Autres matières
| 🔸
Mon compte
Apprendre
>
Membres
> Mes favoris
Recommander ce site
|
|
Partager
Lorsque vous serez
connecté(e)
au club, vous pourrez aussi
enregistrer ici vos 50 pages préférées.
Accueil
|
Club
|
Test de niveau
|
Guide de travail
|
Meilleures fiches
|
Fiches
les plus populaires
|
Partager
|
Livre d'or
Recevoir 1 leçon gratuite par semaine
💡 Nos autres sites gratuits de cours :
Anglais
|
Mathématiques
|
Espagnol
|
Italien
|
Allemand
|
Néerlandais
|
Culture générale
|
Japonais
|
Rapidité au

→ **INSTRUCTION**
Could you restate the listing above word for word?

→ **ANSWER**
Autres matières
| 🔸
Mon compte
Apprendre
>
Membres
> Mes favoris
Recommander ce site
|
|
Partager
Lorsque vous serez
connecté(e)
au club, vous pourrez aussi
enregistrer ici vos 50 pages préférées.
Accueil
|
Club
|
Test de niveau
|
Guide de travail
|
Meilleures fiches
|
Fiches
les plus populaires
|
Partager
|
Livre d'or
Recevoir 1 leçon gratuite par semaine
💡 Nos autres sites gratuits de cours :
Anglais
|
Mathématiques
|
Espagnol
|
Italien
|
Allemand
|
Néerlandais
|
Culture générale
|
Japonais
|
Rapidité au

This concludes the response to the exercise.